**Work order 1:**
In the Forrester study excerpt, which company commissioned the study?
**Work order 2:**
For each statement below, say whether it agrees with the Forrester study excerpt. Answer yes or no and quote the deciding words. (a) Microsoft took part in the interviews. (b) Forrester keeps editorial control over the study. (c) The study is intended to serve as a competitive analysis.
**Work order 3:**
Reproduce the stretch of the Forrester study excerpt from "Forrester makes no" through "in the interviews.".

Readers should be aware of the following:

This study is commissioned by Microsoft and delivered by Forrester Consulting. It is not meant to be used as a competitive analysis.

Forrester makes no assumptions as to the potential ROI that other organizations will receive. Forrester strongly advises that readers use their own estimates within the framework provided in the study to determine the appropriateness of an investment in Teams for frontline workers.

Microsoft reviewed and provided feedback to Forrester, but Forrester maintains editorial control over the study and its findings and does not accept changes to the study th at contradict Forrester’s findings or obscure the meaning of the study.

Microsoft provided some of the customer names for the interviews but did not participate in the interviews.


Role Industry Region Frontline Workers
Head of infectious disease Healthcare Europe ~4,000
Attending physician Healthcare US ~8,000
VP of IT Retail Global ~45,000
VP of retail operations Grocery US ~230,000
Production engineer Manufacturing US ~30,000
Head of global maintenance operations development Manufacturing Europe ~40,000
Executive director of digital transformation Banking Global ~40,000
“We had a system that was a bit more complicated to use. It was no big deal for people in HQ who did lots of meetings every day, but for a frontline employee who only uses it a couple times a month for department meetings, it meant they had to start setting up half an hour early, and even then, they might need help.”

**Exercise data:**
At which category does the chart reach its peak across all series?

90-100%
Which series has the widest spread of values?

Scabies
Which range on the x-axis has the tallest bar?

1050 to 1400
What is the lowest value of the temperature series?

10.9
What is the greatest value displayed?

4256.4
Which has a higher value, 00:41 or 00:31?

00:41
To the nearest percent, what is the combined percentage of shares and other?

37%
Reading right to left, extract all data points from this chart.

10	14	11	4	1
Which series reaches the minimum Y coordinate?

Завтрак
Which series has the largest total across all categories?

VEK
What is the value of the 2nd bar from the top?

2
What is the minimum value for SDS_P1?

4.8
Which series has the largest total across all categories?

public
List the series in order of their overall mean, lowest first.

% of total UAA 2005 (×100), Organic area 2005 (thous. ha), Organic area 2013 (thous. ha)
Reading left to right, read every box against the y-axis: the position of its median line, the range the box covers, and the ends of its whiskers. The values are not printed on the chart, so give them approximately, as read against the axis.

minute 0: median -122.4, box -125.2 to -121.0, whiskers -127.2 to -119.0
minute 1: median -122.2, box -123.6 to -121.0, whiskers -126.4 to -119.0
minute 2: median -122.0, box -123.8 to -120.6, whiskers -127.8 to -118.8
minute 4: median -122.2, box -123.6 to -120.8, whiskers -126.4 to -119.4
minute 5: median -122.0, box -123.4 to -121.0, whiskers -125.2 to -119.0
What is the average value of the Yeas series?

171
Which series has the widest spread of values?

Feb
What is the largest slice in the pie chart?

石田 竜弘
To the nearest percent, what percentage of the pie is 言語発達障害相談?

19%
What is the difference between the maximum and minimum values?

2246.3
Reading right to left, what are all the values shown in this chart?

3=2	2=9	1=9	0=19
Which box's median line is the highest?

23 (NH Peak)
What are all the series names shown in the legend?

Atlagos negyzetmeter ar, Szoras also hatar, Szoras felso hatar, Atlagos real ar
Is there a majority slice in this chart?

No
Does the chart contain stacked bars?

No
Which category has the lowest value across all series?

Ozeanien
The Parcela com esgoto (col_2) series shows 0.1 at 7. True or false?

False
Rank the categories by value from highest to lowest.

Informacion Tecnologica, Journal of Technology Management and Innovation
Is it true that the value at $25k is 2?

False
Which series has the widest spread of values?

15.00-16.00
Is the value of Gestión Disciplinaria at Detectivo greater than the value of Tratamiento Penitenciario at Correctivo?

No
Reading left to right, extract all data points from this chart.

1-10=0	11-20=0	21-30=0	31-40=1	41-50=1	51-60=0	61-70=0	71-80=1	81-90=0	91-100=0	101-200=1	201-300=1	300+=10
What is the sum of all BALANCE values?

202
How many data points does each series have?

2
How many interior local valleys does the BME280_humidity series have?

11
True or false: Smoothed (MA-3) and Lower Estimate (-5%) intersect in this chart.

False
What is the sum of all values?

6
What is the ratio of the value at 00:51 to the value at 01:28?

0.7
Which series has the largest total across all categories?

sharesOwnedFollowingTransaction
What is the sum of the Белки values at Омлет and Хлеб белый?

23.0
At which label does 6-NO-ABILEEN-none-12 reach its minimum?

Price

**Task output 1:**
Microsoft

**Task output 2:**
(a) No: "Microsoft provided some of the customer names for the interviews but did not participate in the interviews."
(b) Yes: "Forrester maintains editorial control over the study and its findings"
(c) No: "It is not meant to be used as a competitive analysis."

**Task output 3:**
Forrester makes no assumptions as to the potential ROI that other organizations will receive. Forrester strongly advises that readers use their own estimates within the framework provided in the study to determine the appropriateness of an investment in Teams for frontline workers.

Microsoft reviewed and provided feedback to Forrester, but Forrester maintains editorial control over the study and its findings and does not accept changes to the study th at contradict Forrester’s findings or obscure the meaning of the study.

Microsoft provided some of the customer names for the interviews but did not participate in the interviews.